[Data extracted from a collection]
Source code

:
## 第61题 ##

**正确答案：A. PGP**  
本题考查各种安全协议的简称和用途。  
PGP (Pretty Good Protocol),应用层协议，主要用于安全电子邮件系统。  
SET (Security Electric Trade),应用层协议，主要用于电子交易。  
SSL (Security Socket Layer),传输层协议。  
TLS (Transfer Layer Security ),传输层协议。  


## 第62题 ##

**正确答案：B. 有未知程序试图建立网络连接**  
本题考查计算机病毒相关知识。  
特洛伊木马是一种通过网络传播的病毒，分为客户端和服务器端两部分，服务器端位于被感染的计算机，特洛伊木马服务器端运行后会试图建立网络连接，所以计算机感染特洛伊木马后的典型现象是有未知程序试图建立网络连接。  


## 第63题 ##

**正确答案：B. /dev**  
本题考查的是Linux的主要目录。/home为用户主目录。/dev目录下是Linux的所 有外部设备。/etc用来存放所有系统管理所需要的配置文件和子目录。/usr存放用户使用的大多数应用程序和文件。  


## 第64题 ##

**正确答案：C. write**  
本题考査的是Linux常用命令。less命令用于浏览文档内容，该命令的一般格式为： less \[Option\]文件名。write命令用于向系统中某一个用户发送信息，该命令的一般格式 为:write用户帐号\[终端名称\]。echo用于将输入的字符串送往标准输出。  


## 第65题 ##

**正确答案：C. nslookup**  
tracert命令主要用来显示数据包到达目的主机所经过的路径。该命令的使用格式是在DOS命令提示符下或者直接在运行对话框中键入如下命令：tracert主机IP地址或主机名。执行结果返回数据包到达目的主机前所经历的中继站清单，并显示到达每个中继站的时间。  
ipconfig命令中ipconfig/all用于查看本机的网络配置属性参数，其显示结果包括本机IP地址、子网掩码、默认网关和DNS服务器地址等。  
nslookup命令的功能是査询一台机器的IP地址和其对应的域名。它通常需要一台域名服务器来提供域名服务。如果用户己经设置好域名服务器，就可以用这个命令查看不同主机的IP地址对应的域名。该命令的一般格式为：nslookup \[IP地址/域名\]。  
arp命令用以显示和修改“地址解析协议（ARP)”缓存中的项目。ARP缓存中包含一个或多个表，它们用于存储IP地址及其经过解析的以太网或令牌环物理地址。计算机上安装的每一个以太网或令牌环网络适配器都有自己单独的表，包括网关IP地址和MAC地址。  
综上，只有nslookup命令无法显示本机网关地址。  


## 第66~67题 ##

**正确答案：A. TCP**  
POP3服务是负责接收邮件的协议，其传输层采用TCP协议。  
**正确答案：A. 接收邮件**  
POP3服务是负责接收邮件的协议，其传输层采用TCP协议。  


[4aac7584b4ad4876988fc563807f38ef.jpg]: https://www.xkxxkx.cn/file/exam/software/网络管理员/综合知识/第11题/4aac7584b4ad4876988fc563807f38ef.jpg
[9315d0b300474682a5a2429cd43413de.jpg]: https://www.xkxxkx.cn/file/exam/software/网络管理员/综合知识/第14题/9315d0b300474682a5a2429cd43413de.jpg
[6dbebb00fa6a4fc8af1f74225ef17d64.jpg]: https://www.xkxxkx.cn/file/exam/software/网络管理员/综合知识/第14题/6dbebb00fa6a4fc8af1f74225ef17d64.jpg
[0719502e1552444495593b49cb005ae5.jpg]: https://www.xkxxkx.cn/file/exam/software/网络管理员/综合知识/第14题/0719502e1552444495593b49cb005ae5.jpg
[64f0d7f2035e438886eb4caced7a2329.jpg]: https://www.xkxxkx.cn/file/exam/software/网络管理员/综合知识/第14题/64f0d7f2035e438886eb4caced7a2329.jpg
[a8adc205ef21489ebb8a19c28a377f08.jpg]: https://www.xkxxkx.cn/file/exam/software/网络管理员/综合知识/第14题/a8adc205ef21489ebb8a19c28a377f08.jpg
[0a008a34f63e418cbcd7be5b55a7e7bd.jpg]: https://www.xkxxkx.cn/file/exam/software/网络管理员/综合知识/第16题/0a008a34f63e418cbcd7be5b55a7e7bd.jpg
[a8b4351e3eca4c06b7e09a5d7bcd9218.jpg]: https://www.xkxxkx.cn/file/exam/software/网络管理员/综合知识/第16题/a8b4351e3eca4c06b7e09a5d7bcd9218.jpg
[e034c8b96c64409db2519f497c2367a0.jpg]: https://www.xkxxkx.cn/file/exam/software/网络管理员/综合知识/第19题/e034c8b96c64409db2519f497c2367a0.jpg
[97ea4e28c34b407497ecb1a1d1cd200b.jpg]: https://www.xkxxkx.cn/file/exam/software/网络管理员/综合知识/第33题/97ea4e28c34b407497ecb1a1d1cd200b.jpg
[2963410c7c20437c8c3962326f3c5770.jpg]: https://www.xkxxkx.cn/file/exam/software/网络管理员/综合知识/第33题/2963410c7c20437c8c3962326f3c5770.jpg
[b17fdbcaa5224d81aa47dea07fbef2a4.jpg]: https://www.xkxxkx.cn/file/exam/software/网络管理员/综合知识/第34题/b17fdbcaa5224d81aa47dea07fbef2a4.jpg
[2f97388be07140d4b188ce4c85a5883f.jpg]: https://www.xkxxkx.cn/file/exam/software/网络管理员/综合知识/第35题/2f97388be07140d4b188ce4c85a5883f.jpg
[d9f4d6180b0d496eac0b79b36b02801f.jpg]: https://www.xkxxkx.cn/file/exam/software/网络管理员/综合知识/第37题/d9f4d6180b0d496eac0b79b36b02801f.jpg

Written task >> Write out, from the lines above, only those from the line with "[0a008a34f63e4" to the line with "[b17fdbcaa5224", exactly as given, including the first and the last.

Written answer >>
[0a008a34f63e418cbcd7be5b55a7e7bd.jpg]: https://www.xkxxkx.cn/file/exam/software/网络管理员/综合知识/第16题/0a008a34f63e418cbcd7be5b55a7e7bd.jpg
[a8b4351e3eca4c06b7e09a5d7bcd9218.jpg]: https://www.xkxxkx.cn/file/exam/software/网络管理员/综合知识/第16题/a8b4351e3eca4c06b7e09a5d7bcd9218.jpg
[e034c8b96c64409db2519f497c2367a0.jpg]: https://www.xkxxkx.cn/file/exam/software/网络管理员/综合知识/第19题/e034c8b96c64409db2519f497c2367a0.jpg
[97ea4e28c34b407497ecb1a1d1cd200b.jpg]: https://www.xkxxkx.cn/file/exam/software/网络管理员/综合知识/第33题/97ea4e28c34b407497ecb1a1d1cd200b.jpg
[2963410c7c20437c8c3962326f3c5770.jpg]: https://www.xkxxkx.cn/file/exam/software/网络管理员/综合知识/第33题/2963410c7c20437c8c3962326f3c5770.jpg
[b17fdbcaa5224d81aa47dea07fbef2a4.jpg]: https://www.xkxxkx.cn/file/exam/software/网络管理员/综合知识/第34题/b17fdbcaa5224d81aa47dea07fbef2a4.jpg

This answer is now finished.